This is a project based on retinaface face detection, including ghostnet and mobilenetv3

Overview

English | 简体中文

RetinaFace in PyTorch

Chinese detailed blog:https://zhuanlan.zhihu.com/p/379730820

stream

Face recognition with masks is still robust-----------------------------------

stream

Version Run Library Test of pytorch_retinaface

How well retinaface works can only be verified by comparison experiments. Here we test the pytorch_retinaface version, which is the one with the highest star among all versions in the community.

Data set preparation

This address contains the clean Wideface dataset:https://github.com/Linzaer/Ultra-Light-Fast-Generic-Face-Detector-1MB

在这里插入图片描述

The downloaded dataset contains a total of these three.

在这里插入图片描述

At this point the folder is image only, however the author requires the data in the format of:

在这里插入图片描述

So we are still missing the index file for the data, and this is the time to use the script provided by the authorwider_val.py. Export the image information to a txt file, the full format of the export is as follows.

在这里插入图片描述

Each dataset has a txt file containing the sample information. The content of the txt file is roughly like this (take train.txt as an example), containing image information and face location information.

# 0--Parade/0_Parade_marchingband_1_849.jpg
449 330 122 149 488.906 373.643 0.0 542.089 376.442 0.0 515.031 412.83 0.0 485.174 425.893 0.0 538.357 431.491 0.0 0.82
# 0--Parade/0_Parade_Parade_0_904.jpg
361 98 263 339 424.143 251.656 0.0 547.134 232.571 0.0 494.121 325.875 0.0 453.83 368.286 0.0 561.978 342.839 0.0 0.89

Model Training

python train.py --network mobile0.25 

If necessary, please download the pre-trained model first and put it in the weights folder. If you want to start training from scratch, specify 'pretrain': False, in the data/config.py file.

Model Evaluation

cd ./widerface_evaluate
python setup.py build_ext --inplace
python test_widerface.py --trained_model ./weights/mobilenet0.25_Final.pth --network mobile0.25
python widerface_evaluate/evaluation.py

GhostNet and MobileNetv3 migration backbone

3.1 pytorch_retinaface source code modification

After the test in the previous section, and took a picture containing only one face for detection, it can be found that resnet50 for the detection of a single picture and the picture contains only a single face takes longer, if the project focuses on real-time then mb0.25 is a better choice, but for the face dense and small-scale scenario is more strenuous. If the skeleton is replaced by another backbone, is it possible to balance real-time and accuracy? The backbone replacement here temporarily uses ghostnet and mobilev3 network (mainly also want to test whether the effect of these two networks can be as outstanding as the paper).
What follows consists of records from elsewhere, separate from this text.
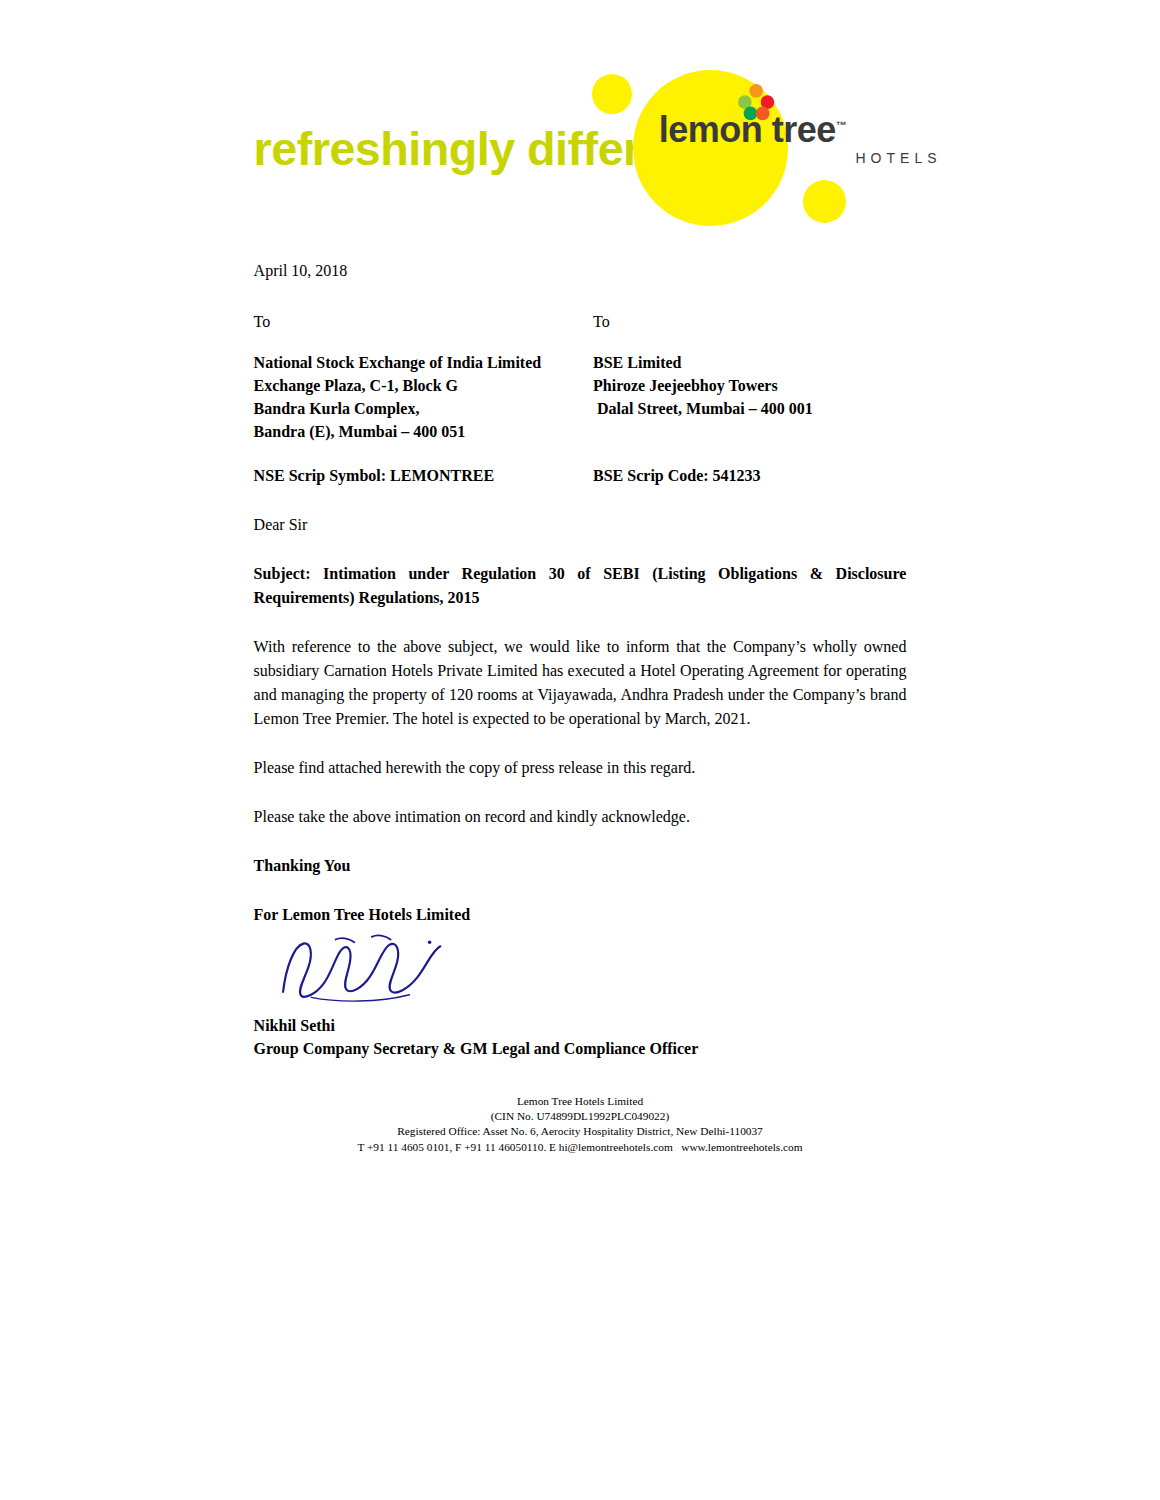refreshingly different
lemon tree™
HOTELS
April 10, 2018
| To | To |
| National Stock Exchange of India Limited Exchange Plaza, C-1, Block G Bandra Kurla Complex, Bandra (E), Mumbai – 400 051 | BSE Limited Phiroze Jeejeebhoy Towers Dalal Street, Mumbai – 400 001 |
| NSE Scrip Symbol: LEMONTREE | BSE Scrip Code: 541233 |
Dear Sir
Subject: Intimation under Regulation 30 of SEBI (Listing Obligations & Disclosure Requirements) Regulations, 2015
With reference to the above subject, we would like to inform that the Company’s wholly owned subsidiary Carnation Hotels Private Limited has executed a Hotel Operating Agreement for operating and managing the property of 120 rooms at Vijayawada, Andhra Pradesh under the Company’s brand Lemon Tree Premier. The hotel is expected to be operational by March, 2021.
Please find attached herewith the copy of press release in this regard.
Please take the above intimation on record and kindly acknowledge.
Thanking You
For Lemon Tree Hotels Limited
Nikhil Sethi
Group Company Secretary & GM Legal and Compliance Officer
Lemon Tree Hotels Limited
(CIN No. U74899DL1992PLC049022)
Registered Office: Asset No. 6, Aerocity Hospitality District, New Delhi-110037
T +91 11 4605 0101, F +91 11 46050110. E hi@lemontreehotels.com www.lemontreehotels.com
We specify the relevant reference in the parent class of the retinaface.py file,and specify the network layer ID to be called in IntermediateLayerGetter(backbone, cfg['return_layers']), which is specified in the config.py file as follows.

def __init__(self, cfg=None, phase='train'):
    """
    :param cfg:  Network related settings.
    :param phase: train or test.
    """
    super(RetinaFace, self).__init__()
    self.phase = phase
    backbone = None
    if cfg['name'] == 'mobilenet0.25':
        backbone = MobileNetV1()
        if cfg['pretrain']:
            checkpoint = torch.load("./weights/mobilenetV1X0.25_pretrain.tar", map_location=torch.device('cpu'))
            from collections import OrderedDict
            new_state_dict = OrderedDict()
            for k, v in checkpoint['state_dict'].items():
                name = k[7:]  # remove module.
                new_state_dict[name] = v
            # load params
            backbone.load_state_dict(new_state_dict)
    elif cfg['name'] == 'Resnet50':
        import torchvision.models as models
        backbone = models.resnet50(pretrained=cfg['pretrain'])
    elif cfg['name'] == 'ghostnet':
        backbone = ghostnet()
    elif cfg['name'] == 'mobilev3':
        backbone = MobileNetV3()

    self.body = _utils.IntermediateLayerGetter(backbone, cfg['return_layers'])

We specify the number of network channels of the FPN and fix the in_channels of each layer for the three-layer FPN structure formulated in the model.

in_channels_stage2 = cfg['in_channel']
        in_channels_list = [
            in_channels_stage2 * 2,
            in_channels_stage2 * 4,
            in_channels_stage2 * 8,
        ]
        out_channels = cfg['out_channel']
        # self.FPN = FPN(in_channels_list, out_channels)
        self.FPN = FPN(in_channels_list, out_channels)

We insert the ghontnet network in models/ghostnet.py, and the network structure comes from the Noah's Ark Labs open source addresshttps://github.com/huawei-noah/ghostnet

Lightweight network classification effect comparison:

stream

Because of the inclusion of the residual convolution separation module and the SE module, the source code is relatively long, and the source code of the modified network is as followsmodels/ghostnet.py

We insert the MobileNetv3 network in models/mobilev3.py. The network structure comes from the pytorch version reproduced by github users, so it's really plug-and-playhttps://github.com/kuan-wang/pytorch-mobilenet-v3

The modified source code is as follows.models/mobilenetv3.py

3.2 Model Training

Execute the command: python train.py --network ghostnet to start training

stream

Counting the duration of training a single epoch per network.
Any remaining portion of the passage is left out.